Transcribed page contents:

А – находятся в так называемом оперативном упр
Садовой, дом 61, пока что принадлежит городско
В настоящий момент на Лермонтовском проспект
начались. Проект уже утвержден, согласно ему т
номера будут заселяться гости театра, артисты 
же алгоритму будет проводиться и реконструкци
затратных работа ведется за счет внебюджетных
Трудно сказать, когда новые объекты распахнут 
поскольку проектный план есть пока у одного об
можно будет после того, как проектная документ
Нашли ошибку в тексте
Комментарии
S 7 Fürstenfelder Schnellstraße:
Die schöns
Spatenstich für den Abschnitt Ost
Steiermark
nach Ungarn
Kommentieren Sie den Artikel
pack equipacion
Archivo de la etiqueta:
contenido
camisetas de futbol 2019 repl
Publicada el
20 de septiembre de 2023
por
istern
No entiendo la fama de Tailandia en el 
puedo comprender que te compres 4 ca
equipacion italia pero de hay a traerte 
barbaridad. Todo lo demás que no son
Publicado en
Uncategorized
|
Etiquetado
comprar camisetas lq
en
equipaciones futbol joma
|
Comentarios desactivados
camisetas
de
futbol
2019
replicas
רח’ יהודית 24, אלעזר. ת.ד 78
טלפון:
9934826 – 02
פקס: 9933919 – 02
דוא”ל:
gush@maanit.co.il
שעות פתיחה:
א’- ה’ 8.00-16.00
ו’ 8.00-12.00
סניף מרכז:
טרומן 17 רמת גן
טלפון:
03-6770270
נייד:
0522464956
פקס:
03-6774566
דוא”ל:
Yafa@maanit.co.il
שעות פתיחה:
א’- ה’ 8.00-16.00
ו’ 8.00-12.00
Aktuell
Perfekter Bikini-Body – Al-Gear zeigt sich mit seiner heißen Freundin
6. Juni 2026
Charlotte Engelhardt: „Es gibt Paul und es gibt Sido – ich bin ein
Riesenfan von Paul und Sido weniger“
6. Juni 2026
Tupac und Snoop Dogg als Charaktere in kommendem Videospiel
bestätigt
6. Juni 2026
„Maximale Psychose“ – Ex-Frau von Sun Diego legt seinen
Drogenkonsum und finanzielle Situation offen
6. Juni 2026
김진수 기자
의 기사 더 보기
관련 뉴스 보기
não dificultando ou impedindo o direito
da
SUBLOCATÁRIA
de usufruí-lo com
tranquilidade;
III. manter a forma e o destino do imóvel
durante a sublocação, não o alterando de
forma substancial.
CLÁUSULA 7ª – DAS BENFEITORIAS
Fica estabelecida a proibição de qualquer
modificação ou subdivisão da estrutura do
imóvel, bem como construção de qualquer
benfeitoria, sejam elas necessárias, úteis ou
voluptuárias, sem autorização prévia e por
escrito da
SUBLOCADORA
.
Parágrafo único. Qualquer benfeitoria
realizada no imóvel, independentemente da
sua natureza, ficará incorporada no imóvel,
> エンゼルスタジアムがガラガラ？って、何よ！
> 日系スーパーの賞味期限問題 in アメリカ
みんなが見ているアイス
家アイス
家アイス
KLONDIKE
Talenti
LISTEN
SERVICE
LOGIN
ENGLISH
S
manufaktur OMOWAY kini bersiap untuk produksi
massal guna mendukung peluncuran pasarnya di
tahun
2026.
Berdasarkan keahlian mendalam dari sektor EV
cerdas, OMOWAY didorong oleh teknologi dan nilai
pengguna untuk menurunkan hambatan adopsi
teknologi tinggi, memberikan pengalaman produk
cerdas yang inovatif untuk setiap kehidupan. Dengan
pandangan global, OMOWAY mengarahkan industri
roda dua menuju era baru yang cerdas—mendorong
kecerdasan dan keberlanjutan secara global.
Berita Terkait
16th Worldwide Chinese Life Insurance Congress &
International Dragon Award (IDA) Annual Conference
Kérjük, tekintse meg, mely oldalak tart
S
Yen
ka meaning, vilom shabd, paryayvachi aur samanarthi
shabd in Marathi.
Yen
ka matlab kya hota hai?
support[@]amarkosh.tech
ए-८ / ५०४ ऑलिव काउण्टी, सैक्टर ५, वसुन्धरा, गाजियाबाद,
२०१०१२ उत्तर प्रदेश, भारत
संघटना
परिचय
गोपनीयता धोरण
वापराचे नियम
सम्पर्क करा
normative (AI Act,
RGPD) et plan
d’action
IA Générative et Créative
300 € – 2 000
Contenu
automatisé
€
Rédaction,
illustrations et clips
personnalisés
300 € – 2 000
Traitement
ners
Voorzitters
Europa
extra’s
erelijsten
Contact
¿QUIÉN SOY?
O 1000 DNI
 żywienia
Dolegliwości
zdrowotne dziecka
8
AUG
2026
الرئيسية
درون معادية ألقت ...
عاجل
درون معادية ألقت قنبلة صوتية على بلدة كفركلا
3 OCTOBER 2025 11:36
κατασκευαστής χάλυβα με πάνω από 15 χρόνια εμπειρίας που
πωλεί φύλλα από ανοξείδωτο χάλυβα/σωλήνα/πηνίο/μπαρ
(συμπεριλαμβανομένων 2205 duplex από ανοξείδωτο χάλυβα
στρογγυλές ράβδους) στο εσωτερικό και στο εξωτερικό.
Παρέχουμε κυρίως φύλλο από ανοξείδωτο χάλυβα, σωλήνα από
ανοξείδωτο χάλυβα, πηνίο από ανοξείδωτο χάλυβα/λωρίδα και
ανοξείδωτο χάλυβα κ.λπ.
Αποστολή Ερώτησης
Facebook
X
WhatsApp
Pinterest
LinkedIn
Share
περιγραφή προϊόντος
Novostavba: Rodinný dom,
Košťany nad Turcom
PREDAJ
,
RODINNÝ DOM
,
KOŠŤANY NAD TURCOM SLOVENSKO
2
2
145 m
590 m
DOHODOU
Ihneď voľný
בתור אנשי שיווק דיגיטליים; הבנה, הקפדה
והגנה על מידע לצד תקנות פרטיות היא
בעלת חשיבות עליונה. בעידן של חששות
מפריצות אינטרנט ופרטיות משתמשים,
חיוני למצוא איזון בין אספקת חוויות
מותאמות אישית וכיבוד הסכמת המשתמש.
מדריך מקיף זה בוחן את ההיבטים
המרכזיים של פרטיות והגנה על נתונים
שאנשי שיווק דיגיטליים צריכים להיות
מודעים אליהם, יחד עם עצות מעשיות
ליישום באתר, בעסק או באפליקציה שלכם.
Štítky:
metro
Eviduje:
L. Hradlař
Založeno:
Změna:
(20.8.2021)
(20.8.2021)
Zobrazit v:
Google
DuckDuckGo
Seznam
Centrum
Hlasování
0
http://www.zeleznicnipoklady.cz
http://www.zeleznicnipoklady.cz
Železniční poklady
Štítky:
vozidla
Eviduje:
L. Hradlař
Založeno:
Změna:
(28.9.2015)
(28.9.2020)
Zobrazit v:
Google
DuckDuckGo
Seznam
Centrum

## About this task
Check each line in the data for the word "Paul", then report only how many lines contain it.

## Exercise answer
2